Americans have faced tremendous adversity over the past year amid the coronavirus pandemic — both personally and financially. The policies Washington puts forward today must be focused entirely on bettering the lives of American consumers.
As the Federal Reserve revisits its interchange policy and Congressional chatter around the Durbin Debit Interchange Amendment picks up steam, now is the time for policymakers to repeal this harmful law.

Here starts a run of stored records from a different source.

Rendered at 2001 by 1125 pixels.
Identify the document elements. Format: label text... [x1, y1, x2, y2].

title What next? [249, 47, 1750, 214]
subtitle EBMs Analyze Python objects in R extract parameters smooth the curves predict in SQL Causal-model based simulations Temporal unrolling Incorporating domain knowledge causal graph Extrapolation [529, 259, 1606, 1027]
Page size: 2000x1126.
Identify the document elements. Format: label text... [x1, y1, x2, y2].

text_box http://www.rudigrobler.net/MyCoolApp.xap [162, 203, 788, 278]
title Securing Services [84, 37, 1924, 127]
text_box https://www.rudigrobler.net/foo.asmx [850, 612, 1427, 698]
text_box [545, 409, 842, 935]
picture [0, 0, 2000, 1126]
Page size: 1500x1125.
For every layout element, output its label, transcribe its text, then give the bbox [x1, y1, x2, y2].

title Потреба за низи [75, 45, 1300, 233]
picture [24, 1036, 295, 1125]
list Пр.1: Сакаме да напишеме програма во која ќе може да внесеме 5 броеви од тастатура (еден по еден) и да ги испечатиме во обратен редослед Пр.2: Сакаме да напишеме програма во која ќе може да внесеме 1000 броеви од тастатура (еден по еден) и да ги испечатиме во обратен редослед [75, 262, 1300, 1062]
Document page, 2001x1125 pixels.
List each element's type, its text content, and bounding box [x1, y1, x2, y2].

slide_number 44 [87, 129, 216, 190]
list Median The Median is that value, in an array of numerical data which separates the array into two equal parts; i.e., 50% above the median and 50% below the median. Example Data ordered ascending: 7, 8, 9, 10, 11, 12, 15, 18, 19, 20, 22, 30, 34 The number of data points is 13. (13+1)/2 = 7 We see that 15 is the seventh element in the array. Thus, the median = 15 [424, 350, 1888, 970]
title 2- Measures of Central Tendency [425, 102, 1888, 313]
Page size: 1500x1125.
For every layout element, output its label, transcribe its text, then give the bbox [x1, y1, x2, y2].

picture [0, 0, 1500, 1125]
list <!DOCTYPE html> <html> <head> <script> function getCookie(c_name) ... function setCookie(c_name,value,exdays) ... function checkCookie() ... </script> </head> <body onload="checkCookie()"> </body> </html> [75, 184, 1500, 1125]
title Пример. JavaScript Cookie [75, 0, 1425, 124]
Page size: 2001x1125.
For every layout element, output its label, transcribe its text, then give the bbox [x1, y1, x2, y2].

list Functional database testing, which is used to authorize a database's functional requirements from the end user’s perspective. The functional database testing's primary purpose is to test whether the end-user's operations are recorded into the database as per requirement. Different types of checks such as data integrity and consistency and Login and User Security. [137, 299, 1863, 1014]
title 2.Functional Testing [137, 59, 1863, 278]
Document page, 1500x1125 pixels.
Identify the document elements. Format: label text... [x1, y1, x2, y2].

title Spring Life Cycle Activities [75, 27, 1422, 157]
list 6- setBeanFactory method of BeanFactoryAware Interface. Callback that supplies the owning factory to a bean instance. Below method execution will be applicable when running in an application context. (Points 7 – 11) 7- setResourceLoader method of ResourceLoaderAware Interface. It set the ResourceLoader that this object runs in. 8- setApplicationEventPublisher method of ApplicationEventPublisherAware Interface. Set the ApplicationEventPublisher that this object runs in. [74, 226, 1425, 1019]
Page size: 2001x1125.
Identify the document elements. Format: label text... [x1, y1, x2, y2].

Not only has the Durbin Amendment been a disastrous attempt at price fixing guised as a credible policy proposal, but its repeal would benefit consumers — including many low-and-moderate income communities.
According to a George Mason University study, the Durbin Amendment’s passage has cost the average low-income bank customer $160 per year. These are funds that could help struggling American families cover needed costs, particularly as an astounding 63 percent of Americans are living paycheck-to-paycheck amid a worldwide pandemic.
It is important policy takes a clear-eyed view of the facts. In a world without the Durbin Amendment, consumers would have more financial options and resources to use. A study conducted by the Federal Reserve found that 35 percent of banks were less likely to offer consumers free checking because of capped debit interchange fees, and debit cardholder reward recipients declined 30 percent since the law passed.
Repealing the Durbin Amendment would reverse these trends, thereby providing consumers with greater choice and additional financial benefit.
Additionally, community-based lenders such as credit unions would be able to reallocate resources that have been used to cover the substantial and recurring administrative costs placed upon them by this failed policy. They could instead use these funds to directly help our communities continue to recover from the coronavirus pandemic and its economic fallout.
After over a decade of failed policy, it is time to reverse course as government price controls on debit card interchange fees have proven themselves unworkable.
It is also important policymakers recognize the biggest proponents of the Durbin Amendment are those that have failed to provide compelling evidence of their core argument regarding interchange. While merchant and retailer groups promised that consumers would see billions of dollars in savings at the checkout line, the savings never materialized. Instead, retailers and merchants have padded their own pockets to the tune of $90 billion in interchange revenue. Prior research has shown that the decision to institute interchange caps in Spain and Australia produced similar, lopsided results.
Despite the promises to lower prices, only 1 percent of merchants reduced prices, 77 percent kept prices the same, and 22 percent raised them, according to the Federal Reserve Bank of Richmond. American consumers were fleeced.
While this debate will surely spark strong feelings on all sides, policymakers need to be wary of the empty promises and hollow words echoes by the Durbin Amendment’s strongest supporters. This is especially true as some call to expand aspects of this failed policy.
The fact is interchange caps have only rewarded merchants that wish to distort the competitive landscape of the marketplace by restricting consumers’ freedom to choose the safe, affordable, and innovative payment option that works best for them.
Enough is enough. Instead of listening to calls to expand it, now is time for policymakers to abandon the Durbin Amendment all together.
B. Dan Berger is president and CEO of the National Association of Federally-Insured Credit Unions (NAFCU).